La cuestión estriba en saber si el Gobierno, empeñado en defender a ultranza el búnker de sus servidores más fieles, ha tomado nota de que el diálogo no es un mero artilugio de la cultura "gatopardista" para que, a la postre, nada cambie.

Tal vez algunos cambios puedan sobrevenir si miramos con generosidad el horizonte del Bicentenario. No es lo mismo el espíritu del diálogo académico acerca de estos temas (del que ha dado muestras la gestión del ex secretario de Cultura José Nun) que la proyección de ese temperamento al terreno áspero de la política, en particular aquel que se circunscribe al Congreso. Para cualquier conocedor de la política comparada es en ese recinto donde debería madurar este nuevo estilo de hacer política (si es que realmente logra expresarse).

Los partidos podrán desfilar por el Ministerio del Interior, las organizaciones económicas y sociales podrán plantear sus demandas, los expertos emitir su pareceres, pero llegará un momento -por cierto muy cercano- en que esas palabras tendrán que adquirir la altura cívica a la cual aspira la representación política de la ciudadanía. El dato no es menor, porque si hay algo que, desde el punto de vista histórico, siempre entorpece el desenvolvimiento de nuestras políticas públicas es la insuficiencia fiscal del Estado. Este capítulo no debe obviarse. Durante el quinquenio pasado creímos que esta carencia había sido superada. En estos días, a contrapelo de tantas ilusiones, está mostrando de nuevo sus dientes.

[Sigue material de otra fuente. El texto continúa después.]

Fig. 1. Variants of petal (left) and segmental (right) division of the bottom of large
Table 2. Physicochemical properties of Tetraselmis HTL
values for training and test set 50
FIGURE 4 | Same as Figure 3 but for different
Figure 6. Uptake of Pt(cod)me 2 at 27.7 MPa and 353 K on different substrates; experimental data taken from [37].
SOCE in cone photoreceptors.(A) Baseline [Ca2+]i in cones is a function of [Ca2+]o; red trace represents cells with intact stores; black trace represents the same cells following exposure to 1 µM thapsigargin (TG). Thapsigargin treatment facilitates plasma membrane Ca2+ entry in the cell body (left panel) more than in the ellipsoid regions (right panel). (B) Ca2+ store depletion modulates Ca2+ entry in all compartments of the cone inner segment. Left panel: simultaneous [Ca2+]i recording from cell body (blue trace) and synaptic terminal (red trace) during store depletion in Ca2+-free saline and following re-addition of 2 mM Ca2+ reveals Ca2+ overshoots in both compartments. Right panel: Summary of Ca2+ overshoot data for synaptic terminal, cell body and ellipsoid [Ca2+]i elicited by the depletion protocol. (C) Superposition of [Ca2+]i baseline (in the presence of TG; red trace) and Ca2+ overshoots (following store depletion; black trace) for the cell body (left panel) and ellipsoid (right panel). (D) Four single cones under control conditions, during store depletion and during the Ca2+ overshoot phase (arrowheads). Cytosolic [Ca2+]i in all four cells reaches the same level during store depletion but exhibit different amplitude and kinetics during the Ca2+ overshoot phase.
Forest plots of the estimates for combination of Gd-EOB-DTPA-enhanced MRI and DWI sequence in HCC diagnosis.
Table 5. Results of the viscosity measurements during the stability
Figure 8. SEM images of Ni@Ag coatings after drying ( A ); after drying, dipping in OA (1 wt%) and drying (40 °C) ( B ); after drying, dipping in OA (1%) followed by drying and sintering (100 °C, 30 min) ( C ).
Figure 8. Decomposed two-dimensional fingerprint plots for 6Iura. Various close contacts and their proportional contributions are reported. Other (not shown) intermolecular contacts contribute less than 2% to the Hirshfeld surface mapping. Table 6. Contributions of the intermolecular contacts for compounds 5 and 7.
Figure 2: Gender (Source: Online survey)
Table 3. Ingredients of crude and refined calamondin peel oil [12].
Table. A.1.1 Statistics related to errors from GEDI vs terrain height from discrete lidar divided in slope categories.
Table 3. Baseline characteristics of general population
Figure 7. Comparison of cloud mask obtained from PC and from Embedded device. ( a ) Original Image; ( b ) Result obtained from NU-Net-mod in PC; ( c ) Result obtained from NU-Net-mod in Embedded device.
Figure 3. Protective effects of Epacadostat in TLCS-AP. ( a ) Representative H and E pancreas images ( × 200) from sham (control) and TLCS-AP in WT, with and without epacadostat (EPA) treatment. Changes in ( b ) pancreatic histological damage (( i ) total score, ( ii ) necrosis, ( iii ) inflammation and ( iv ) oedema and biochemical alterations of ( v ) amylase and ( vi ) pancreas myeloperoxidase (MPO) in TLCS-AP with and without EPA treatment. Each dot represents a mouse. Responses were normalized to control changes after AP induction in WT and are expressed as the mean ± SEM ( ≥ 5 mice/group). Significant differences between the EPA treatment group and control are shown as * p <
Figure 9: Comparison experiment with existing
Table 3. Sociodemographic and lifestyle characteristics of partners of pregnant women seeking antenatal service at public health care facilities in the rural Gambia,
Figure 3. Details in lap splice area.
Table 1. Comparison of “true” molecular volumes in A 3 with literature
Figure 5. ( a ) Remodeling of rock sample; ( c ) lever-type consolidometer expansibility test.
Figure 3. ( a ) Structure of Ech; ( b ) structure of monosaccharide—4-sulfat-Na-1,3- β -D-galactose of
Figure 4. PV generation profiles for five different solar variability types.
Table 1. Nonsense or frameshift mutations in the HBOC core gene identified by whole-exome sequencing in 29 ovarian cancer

Este secuencia circular (siempre volvemos a empantanarnos en el mismo problema) nos advierte que tras los proyectos de reforma electoral y política permanece agazapado este desafío. ¿Se podrá llegar en este tiempo cruzado por obstáculos y oportunidades a echar las bases de una nueva ley de coparticipación federal? ¿O acaso seguiremos a los tumbos, emparchando el gastado material del federalismo?

Mantener el rumbo de esta reforma no es fácil. Habrá que trabajar -como lo exige el inciso 2 del artículo 75 de la Constitución Nacional- sobre la hipótesis de un ley convenio, originada en el Senado, sancionada con la mayoría absoluta de la totalidad de los miembros de cada Cámara, y a la cual deberán adherir las provincias.

De llegar a buen puerto, habríamos legislado con criterio fundacional. De poco vale, en este sentido, seguir postergando los asuntos de fondo mediante la política del avestruz. Con expedientes de este tipo, quizá se pueda salvar, en palabras que Ortega atribuyó a Mirabeau, "la subitaneidad del tránsito" de una crisis a otra; pero seguiremos dando vueltas a la noria de esta malformación institucional.